» Records to use:
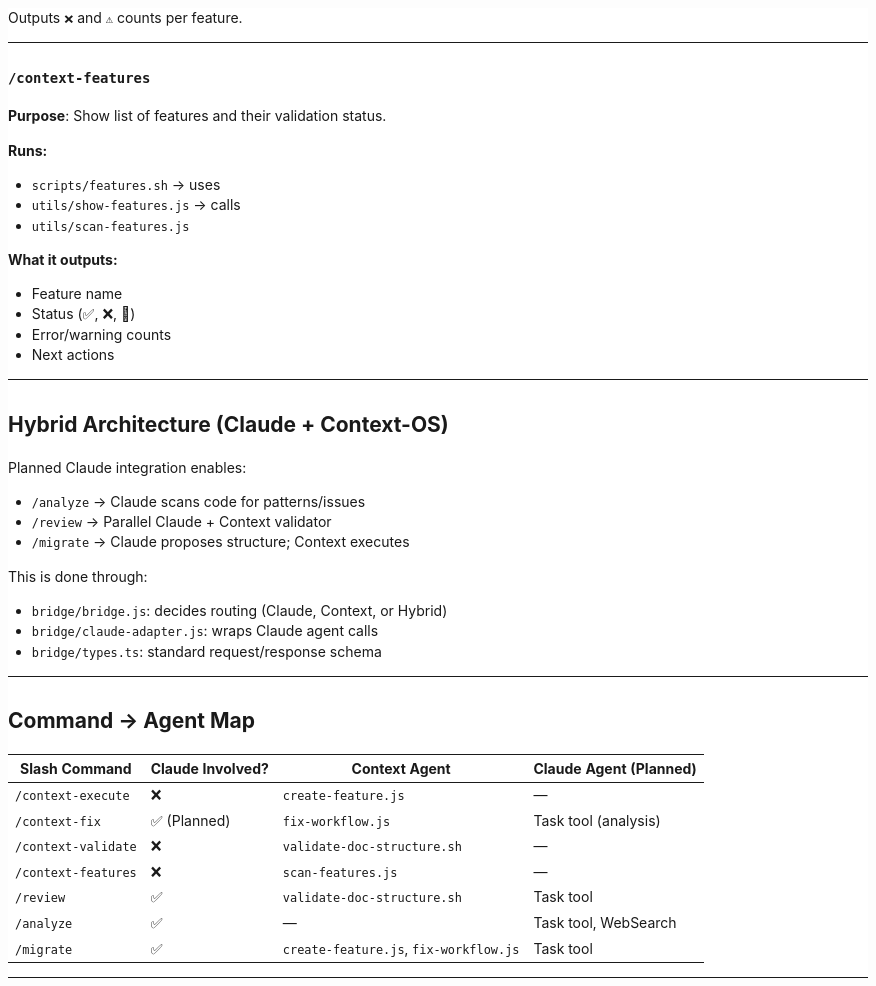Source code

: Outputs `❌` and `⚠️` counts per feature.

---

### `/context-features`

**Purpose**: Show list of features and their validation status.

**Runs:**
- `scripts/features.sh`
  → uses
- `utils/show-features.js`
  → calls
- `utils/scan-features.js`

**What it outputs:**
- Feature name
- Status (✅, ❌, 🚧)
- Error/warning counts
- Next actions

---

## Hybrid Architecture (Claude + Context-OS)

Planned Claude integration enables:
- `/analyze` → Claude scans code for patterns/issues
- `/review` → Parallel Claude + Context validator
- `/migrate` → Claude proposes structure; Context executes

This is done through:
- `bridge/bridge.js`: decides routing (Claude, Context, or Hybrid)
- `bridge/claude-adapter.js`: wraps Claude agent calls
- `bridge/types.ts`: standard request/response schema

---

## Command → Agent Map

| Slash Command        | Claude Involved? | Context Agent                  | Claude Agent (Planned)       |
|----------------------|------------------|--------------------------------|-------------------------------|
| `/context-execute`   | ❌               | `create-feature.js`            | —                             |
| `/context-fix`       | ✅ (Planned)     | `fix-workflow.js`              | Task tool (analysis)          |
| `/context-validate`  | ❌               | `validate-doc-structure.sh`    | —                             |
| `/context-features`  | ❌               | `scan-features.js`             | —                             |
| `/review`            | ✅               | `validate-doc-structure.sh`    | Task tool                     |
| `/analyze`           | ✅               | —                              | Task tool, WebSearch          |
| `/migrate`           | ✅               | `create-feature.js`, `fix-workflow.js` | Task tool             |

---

» Task instructions: Your task is to return the entries above exactly, with no pictures.

» Solution to the exercise:
Source code

: Outputs `❌` and `⚠️` counts per feature.

---

### `/context-features`

**Purpose**: Show list of features and their validation status.

**Runs:**
- `scripts/features.sh`
  → uses
- `utils/show-features.js`
  → calls
- `utils/scan-features.js`

**What it outputs:**
- Feature name
- Status (✅, ❌, 🚧)
- Error/warning counts
- Next actions

---

## Hybrid Architecture (Claude + Context-OS)

Planned Claude integration enables:
- `/analyze` → Claude scans code for patterns/issues
- `/review` → Parallel Claude + Context validator
- `/migrate` → Claude proposes structure; Context executes

This is done through:
- `bridge/bridge.js`: decides routing (Claude, Context, or Hybrid)
- `bridge/claude-adapter.js`: wraps Claude agent calls
- `bridge/types.ts`: standard request/response schema

---

## Command → Agent Map

| Slash Command        | Claude Involved? | Context Agent                  | Claude Agent (Planned)       |
|----------------------|------------------|--------------------------------|-------------------------------|
| `/context-execute`   | ❌               | `create-feature.js`            | —                             |
| `/context-fix`       | ✅ (Planned)     | `fix-workflow.js`              | Task tool (analysis)          |
| `/context-validate`  | ❌               | `validate-doc-structure.sh`    | —                             |
| `/context-features`  | ❌               | `scan-features.js`             | —                             |
| `/review`            | ✅               | `validate-doc-structure.sh`    | Task tool                     |
| `/analyze`           | ✅               | —                              | Task tool, WebSearch          |
| `/migrate`           | ✅               | `create-feature.js`, `fix-workflow.js` | Task tool             |

---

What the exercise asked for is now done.